WHAT YOU WILL DO: Find how many lines in the data below mention "хвилині". Give the number only.

SOURCE MATERIAL:
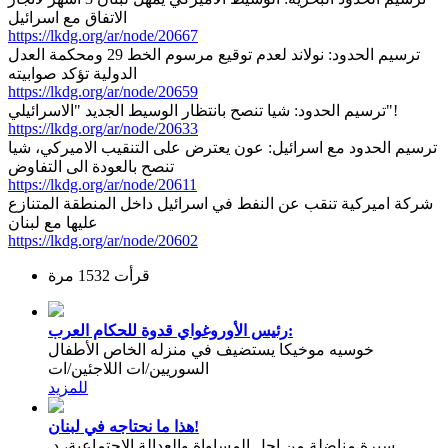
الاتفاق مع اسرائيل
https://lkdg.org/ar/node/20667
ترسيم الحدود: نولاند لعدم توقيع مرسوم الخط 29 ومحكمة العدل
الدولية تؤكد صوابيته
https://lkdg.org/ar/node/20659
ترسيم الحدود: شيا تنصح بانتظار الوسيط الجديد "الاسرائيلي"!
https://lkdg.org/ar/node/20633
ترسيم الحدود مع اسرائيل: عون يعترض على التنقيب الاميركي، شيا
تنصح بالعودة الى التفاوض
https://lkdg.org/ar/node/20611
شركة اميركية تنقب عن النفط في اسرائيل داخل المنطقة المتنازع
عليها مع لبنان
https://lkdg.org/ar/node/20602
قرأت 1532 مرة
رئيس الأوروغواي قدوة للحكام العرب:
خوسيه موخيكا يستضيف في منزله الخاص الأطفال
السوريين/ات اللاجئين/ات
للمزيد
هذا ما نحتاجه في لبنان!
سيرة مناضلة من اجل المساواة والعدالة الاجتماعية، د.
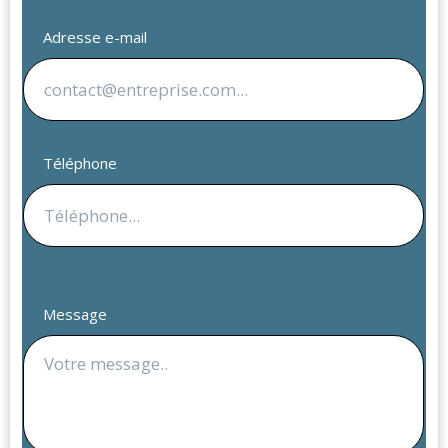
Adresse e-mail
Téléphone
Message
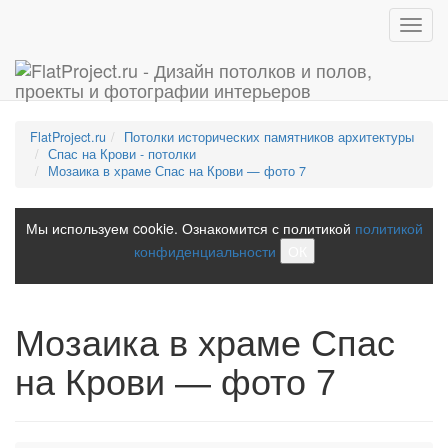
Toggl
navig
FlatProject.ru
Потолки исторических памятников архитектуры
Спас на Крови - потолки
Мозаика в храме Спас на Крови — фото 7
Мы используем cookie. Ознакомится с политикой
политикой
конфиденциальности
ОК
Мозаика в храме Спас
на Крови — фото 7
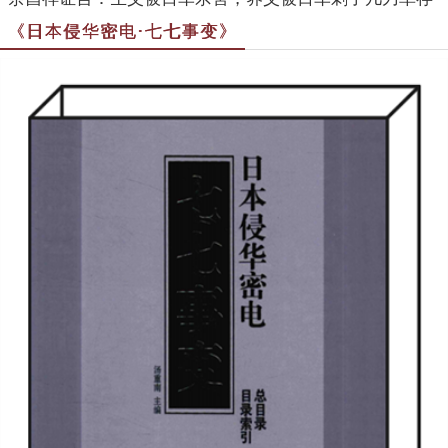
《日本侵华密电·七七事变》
==
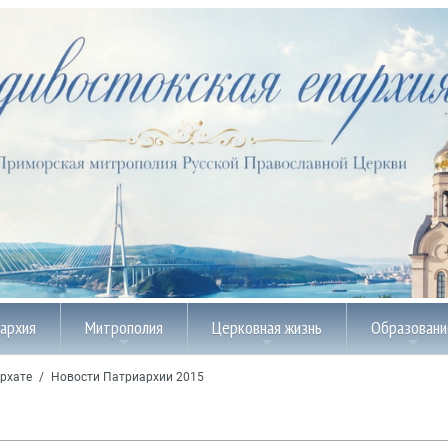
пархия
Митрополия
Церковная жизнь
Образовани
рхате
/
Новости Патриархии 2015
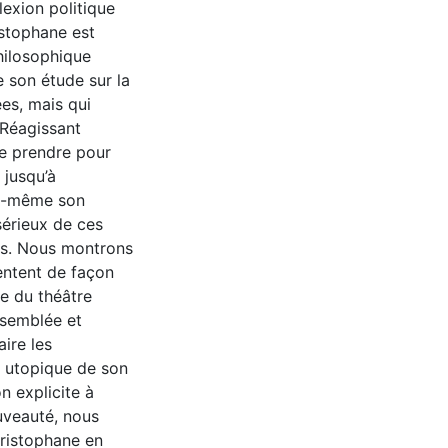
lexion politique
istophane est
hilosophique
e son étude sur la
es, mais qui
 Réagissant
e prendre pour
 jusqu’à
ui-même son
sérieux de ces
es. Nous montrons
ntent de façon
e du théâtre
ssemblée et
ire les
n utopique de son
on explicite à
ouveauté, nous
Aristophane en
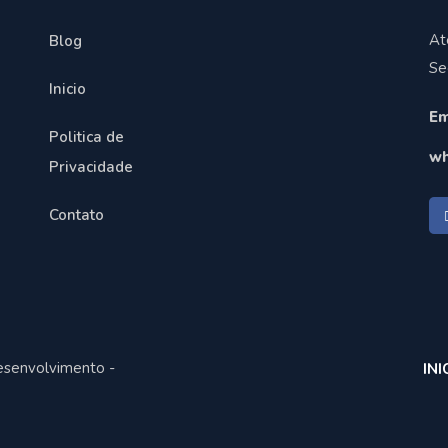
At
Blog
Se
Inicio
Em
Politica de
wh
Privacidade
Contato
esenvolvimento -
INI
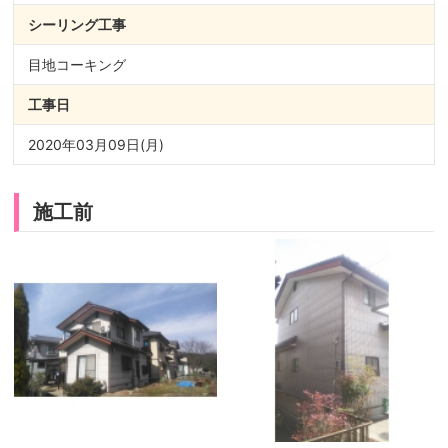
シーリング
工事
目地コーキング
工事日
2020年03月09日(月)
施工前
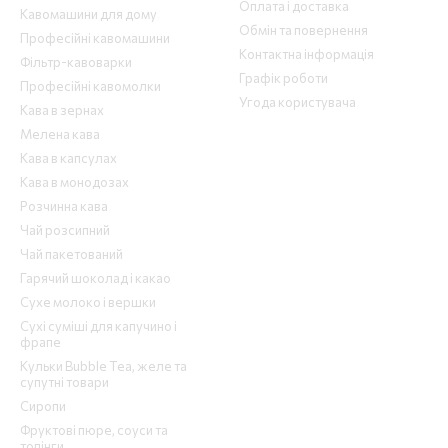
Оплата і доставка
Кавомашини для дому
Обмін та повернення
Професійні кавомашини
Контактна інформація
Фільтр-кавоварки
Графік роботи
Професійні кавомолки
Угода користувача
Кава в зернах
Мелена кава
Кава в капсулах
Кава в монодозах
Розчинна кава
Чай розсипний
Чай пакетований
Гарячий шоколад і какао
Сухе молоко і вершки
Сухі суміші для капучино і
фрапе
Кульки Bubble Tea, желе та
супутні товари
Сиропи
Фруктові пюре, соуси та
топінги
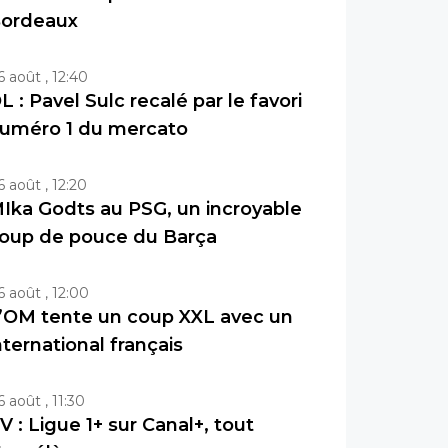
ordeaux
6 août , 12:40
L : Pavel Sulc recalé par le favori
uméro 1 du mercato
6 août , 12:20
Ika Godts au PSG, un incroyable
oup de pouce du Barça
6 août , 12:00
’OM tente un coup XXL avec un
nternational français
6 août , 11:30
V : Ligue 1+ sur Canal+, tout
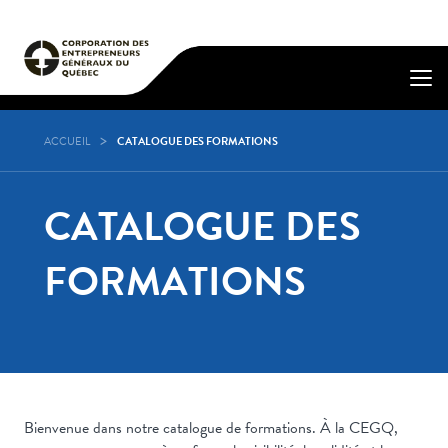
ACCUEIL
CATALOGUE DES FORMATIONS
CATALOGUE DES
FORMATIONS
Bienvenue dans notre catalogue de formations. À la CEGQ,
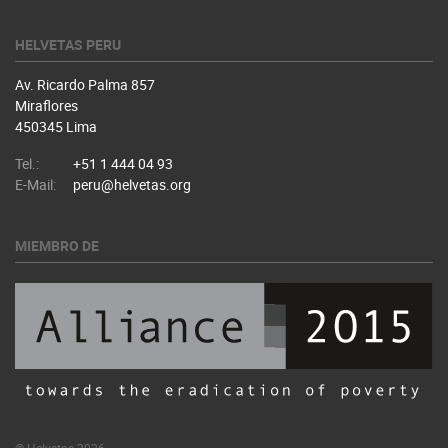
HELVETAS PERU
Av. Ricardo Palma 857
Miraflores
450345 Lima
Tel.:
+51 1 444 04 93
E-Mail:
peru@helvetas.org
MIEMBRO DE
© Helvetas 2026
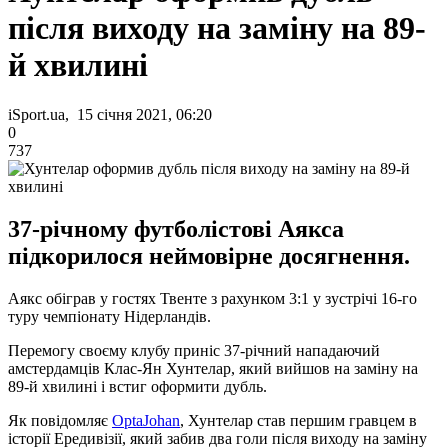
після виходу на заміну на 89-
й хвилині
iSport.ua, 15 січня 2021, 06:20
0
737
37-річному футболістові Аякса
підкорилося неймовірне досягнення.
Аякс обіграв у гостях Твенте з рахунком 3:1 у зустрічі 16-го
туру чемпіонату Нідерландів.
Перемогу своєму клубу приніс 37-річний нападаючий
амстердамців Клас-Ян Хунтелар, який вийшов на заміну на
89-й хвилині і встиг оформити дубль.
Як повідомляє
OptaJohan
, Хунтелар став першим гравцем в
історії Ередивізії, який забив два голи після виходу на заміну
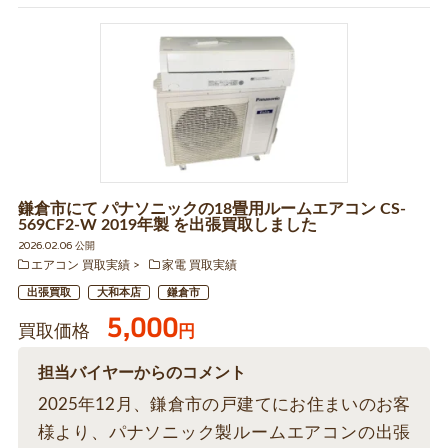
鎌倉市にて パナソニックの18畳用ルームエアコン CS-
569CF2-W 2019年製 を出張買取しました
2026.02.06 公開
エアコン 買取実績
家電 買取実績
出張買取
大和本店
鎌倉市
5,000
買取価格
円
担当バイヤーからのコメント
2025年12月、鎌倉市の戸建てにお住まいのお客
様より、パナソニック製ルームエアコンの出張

EXERCISE RESULT: 2